- [Exercise instructions]:
Only lines containing "down" belong in the answer, each copied from the entries below.

- [Dataset excerpts]:
========================
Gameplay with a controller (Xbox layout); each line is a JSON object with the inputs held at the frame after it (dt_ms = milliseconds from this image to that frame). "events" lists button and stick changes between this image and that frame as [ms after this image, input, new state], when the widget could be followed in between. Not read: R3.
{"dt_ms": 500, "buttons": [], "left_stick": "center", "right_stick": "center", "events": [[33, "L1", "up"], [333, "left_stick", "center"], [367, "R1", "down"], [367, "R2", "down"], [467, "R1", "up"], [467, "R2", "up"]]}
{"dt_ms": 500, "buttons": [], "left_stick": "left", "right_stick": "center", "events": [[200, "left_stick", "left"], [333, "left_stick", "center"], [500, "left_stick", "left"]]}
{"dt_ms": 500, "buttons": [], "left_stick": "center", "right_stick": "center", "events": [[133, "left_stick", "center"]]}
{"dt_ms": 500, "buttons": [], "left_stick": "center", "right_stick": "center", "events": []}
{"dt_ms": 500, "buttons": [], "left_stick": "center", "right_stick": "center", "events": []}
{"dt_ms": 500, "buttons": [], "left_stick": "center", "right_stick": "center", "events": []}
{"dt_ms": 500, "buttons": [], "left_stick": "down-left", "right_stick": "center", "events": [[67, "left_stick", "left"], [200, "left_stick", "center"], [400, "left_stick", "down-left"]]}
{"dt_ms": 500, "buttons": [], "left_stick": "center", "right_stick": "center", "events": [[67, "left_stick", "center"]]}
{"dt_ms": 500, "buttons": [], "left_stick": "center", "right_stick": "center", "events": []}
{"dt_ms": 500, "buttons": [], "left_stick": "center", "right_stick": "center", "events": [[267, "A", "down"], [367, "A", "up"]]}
========================
- [Written response]:
{"dt_ms": 500, "buttons": [], "left_stick": "center", "right_stick": "center", "events": [[33, "L1", "up"], [333, "left_stick", "center"], [367, "R1", "down"], [367, "R2", "down"], [467, "R1", "up"], [467, "R2", "up"]]}
{"dt_ms": 500, "buttons": [], "left_stick": "down-left", "right_stick": "center", "events": [[67, "left_stick", "left"], [200, "left_stick", "center"], [400, "left_stick", "down-left"]]}
{"dt_ms": 500, "buttons": [], "left_stick": "center", "right_stick": "center", "events": [[267, "A", "down"], [367, "A", "up"]]}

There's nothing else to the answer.